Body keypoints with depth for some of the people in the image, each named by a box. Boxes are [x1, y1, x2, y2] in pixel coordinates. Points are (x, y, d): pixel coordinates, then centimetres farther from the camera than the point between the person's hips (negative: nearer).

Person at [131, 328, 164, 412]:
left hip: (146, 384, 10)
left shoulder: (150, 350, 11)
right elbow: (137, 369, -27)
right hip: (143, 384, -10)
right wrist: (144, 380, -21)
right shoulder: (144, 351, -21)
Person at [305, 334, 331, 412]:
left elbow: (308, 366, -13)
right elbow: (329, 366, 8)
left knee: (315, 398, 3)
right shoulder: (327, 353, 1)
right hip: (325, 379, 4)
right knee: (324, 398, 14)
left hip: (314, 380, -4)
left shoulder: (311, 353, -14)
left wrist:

|---|

What you should do> Multiply every number in the keypoint answers (the x and y pixel coordinates and the depth values) by 1.1, rounding to whole numbers with halves rounded up. Then give all the lines of the data again, including the requests, leaving the numbers in the requests unchanged.

Solved problem>
Body keypoints with depth for some of the people in the image, each named by a box. Boxes are [x1, y1, x2, y2] in pixel coordinates. Points are (x, y, d): pixel coordinates, then centimetres farther from the camera than the point between the person's hips (negative: nearer).

Person at [131, 328, 164, 412]:
left hip: (161, 422, 11)
left shoulder: (165, 385, 12)
right elbow: (151, 406, -30)
right hip: (157, 422, -11)
right wrist: (158, 418, -23)
right shoulder: (158, 386, -23)
Person at [305, 334, 331, 412]:
left elbow: (339, 403, -14)
right elbow: (362, 403, 9)
left knee: (347, 438, 3)
right shoulder: (360, 388, 1)
right hip: (358, 417, 4)
right knee: (356, 438, 15)
left hip: (345, 418, -4)
left shoulder: (342, 388, -15)
left wrist:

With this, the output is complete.